The key to any kind of trading is thinking of every trade as a negotiation. When two sides sit down across from each, rather you are the buyer or the seller, both have weaknesses and strengths. Both have reasons they want to participate in the trade, and if you want to make abnormal profits, you need to know why you are capable of making those profits.

Quickly though, let me first explain what abnormal profits are. Abnormal profits are as it the term suggest, profits that are unusual. For example, if you suddenly find gold, you would profit off selling them. But no one will pay you more than the market price for it. That is a normal profit. An abnormal product would be say, gold is going for $100, and normally is costs you $80 to dig up gold, but all of a sudden, you discover a cheap process that finds you gold for $50 and you still sell it for $100.

Abnormal profits occur from having a comparative advantage. If you don't have an advantage, you aren't going to make abnormal profits.

So why do you care to make abnormal profits? Because with the increased riskiness of options, and the sheer amount of extra work you need to put into it, what's the point of getting a 15% return at year end when you could have just bought say the Nasdaq index and just let it sit there for a year for the same return?

I will continue posting for the rest of the week my views on Options Trading. But if you want to profit from what I post, you first have to ask yourself, what comparative advantage do you have over other traders?

Maybe you are smarter, or have a keen analytical sense, or perhaps Greenspan is your next door neighbor. Any of those are fine, but you have to know your advantage so that you can tailor your strategies around it.

[Update] I wanted to add as an incentive to consider your comparative advantage, the difference between me knowing what it was and just playing the market. Last year, I obtained a 10% return over 6 months following classic investing strategies, while this year I have so far obtained a 21% return in the last 2 months (I only started trading again in the last two months).

Tuesday, October 2, 2007

Options Trading, Part I

Recently, a reader asked a question about how to trade options. I thought about this question, and I realized I needed to explain a lot of background before we can get into the nitty gritty.

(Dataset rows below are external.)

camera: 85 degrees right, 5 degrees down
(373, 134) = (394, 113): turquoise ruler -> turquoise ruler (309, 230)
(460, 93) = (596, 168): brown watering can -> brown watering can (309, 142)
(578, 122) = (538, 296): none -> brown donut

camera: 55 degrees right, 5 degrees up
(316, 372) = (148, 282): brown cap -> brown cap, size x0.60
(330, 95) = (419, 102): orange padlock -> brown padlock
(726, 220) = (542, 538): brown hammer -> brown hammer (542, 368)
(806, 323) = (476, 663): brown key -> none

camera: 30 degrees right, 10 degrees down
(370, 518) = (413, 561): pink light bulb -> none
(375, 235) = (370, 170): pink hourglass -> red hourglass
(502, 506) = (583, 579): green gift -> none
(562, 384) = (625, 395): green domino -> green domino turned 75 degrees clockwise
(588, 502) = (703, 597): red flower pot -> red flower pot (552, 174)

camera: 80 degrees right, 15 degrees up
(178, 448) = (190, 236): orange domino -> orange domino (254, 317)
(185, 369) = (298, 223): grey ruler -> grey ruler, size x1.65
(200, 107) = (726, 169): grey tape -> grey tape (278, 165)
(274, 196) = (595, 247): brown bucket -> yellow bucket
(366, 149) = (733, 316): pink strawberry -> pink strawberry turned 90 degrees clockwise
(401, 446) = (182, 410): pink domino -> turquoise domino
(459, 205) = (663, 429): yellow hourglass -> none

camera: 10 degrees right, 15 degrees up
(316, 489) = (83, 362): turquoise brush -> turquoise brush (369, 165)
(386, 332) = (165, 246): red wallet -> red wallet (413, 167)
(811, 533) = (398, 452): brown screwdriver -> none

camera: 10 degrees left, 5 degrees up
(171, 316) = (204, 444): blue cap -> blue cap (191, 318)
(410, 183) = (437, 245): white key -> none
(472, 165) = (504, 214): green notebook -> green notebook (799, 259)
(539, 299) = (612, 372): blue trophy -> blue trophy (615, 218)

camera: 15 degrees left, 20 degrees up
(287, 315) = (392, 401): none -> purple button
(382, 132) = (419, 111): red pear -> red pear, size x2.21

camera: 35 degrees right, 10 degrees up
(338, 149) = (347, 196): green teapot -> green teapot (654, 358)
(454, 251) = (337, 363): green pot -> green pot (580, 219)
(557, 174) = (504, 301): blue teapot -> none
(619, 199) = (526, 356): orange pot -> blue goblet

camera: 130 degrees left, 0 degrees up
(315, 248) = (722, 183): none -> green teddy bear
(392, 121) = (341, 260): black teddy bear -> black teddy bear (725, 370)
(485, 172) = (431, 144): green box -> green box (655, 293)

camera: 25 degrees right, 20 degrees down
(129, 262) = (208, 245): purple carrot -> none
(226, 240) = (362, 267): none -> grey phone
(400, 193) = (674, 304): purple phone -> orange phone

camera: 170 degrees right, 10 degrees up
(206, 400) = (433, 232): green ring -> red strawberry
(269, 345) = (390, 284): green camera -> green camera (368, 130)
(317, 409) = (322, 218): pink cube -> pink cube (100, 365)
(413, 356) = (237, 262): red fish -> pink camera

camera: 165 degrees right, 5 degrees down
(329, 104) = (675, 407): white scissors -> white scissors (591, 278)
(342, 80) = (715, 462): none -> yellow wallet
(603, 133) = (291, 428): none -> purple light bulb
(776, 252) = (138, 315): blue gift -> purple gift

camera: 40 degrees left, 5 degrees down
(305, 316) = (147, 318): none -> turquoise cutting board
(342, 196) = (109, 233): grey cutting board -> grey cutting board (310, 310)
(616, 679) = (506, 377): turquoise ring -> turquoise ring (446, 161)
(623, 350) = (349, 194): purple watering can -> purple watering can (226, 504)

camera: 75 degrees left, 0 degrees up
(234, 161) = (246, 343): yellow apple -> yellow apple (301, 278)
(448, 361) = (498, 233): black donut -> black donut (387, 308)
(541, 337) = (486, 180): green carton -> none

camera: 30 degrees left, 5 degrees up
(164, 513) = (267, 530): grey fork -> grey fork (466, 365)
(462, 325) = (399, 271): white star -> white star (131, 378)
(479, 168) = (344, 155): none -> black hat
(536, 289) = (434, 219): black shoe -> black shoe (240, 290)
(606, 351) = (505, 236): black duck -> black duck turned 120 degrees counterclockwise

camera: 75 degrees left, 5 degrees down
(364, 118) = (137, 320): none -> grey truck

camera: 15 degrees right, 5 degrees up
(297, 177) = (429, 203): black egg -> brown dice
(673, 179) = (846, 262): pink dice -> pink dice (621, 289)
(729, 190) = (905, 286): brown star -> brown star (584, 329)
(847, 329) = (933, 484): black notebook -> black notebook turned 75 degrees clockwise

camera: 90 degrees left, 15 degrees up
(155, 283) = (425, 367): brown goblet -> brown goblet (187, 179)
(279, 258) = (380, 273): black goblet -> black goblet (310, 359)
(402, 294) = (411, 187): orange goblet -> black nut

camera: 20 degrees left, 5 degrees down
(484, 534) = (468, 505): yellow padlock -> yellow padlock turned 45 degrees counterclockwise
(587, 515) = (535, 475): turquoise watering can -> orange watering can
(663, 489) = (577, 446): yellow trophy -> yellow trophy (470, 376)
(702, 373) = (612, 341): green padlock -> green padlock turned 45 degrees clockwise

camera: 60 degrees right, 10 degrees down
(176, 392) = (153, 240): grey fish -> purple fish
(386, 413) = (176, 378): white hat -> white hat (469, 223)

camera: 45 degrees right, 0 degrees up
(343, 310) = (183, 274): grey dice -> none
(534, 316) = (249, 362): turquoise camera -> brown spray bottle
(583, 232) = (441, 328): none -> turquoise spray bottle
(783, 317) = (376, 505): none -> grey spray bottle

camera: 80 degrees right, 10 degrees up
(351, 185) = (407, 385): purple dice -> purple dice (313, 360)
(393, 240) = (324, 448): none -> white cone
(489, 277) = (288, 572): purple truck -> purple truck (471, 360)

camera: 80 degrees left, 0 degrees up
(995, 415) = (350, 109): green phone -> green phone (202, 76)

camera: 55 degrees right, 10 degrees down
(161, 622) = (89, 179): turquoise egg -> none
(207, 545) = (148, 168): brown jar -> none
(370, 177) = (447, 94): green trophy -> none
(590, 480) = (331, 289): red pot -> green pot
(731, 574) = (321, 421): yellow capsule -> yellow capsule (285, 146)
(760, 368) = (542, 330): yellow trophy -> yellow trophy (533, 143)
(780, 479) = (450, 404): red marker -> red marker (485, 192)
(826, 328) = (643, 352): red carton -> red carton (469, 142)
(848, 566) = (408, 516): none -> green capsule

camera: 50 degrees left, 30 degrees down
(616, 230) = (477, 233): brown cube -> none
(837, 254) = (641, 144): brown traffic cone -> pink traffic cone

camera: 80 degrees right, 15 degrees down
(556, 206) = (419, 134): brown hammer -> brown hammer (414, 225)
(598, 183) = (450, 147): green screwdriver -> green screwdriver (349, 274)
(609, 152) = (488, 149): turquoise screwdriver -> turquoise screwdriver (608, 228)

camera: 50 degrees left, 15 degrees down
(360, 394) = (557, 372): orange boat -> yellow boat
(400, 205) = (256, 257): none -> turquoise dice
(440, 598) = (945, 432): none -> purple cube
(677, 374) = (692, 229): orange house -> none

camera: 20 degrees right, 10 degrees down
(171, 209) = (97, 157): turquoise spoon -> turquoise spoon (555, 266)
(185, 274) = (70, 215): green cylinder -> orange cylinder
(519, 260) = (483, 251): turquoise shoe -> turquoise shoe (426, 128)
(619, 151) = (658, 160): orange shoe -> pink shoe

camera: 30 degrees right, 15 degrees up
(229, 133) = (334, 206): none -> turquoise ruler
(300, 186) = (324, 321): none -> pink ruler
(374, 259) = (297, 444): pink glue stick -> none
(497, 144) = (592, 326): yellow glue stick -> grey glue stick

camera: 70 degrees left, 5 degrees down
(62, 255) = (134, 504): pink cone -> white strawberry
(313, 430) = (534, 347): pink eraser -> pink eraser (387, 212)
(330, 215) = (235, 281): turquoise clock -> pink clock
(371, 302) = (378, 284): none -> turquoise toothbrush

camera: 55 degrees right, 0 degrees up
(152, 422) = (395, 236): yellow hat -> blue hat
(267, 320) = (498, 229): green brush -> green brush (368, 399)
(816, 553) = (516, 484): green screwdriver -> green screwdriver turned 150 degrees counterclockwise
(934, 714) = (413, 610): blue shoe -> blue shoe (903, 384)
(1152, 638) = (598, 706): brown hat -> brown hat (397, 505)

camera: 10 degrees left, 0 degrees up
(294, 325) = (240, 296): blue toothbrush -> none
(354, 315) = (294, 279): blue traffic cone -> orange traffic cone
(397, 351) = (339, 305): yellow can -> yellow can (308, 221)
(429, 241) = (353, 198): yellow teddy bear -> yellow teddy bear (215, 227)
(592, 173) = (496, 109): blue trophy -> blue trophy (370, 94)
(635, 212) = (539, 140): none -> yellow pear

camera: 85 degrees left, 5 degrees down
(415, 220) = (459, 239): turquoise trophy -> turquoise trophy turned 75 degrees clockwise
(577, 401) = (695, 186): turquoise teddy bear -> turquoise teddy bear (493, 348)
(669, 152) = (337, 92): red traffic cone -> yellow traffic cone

First, I do assume you understand what a stock is and the various drivers of stock price.

Second, I assume you have the understanding that investing is inherent risky and options even more so.

Third, I assume you have some fundamental math skills and can use Excel.

Now, rather than explaining what a basic option is, I will link to the Wikipedia article that already explains it pretty well. You only need to read the intro, section 1 and section 6 of the article. The rest is either useless or will be explained by me.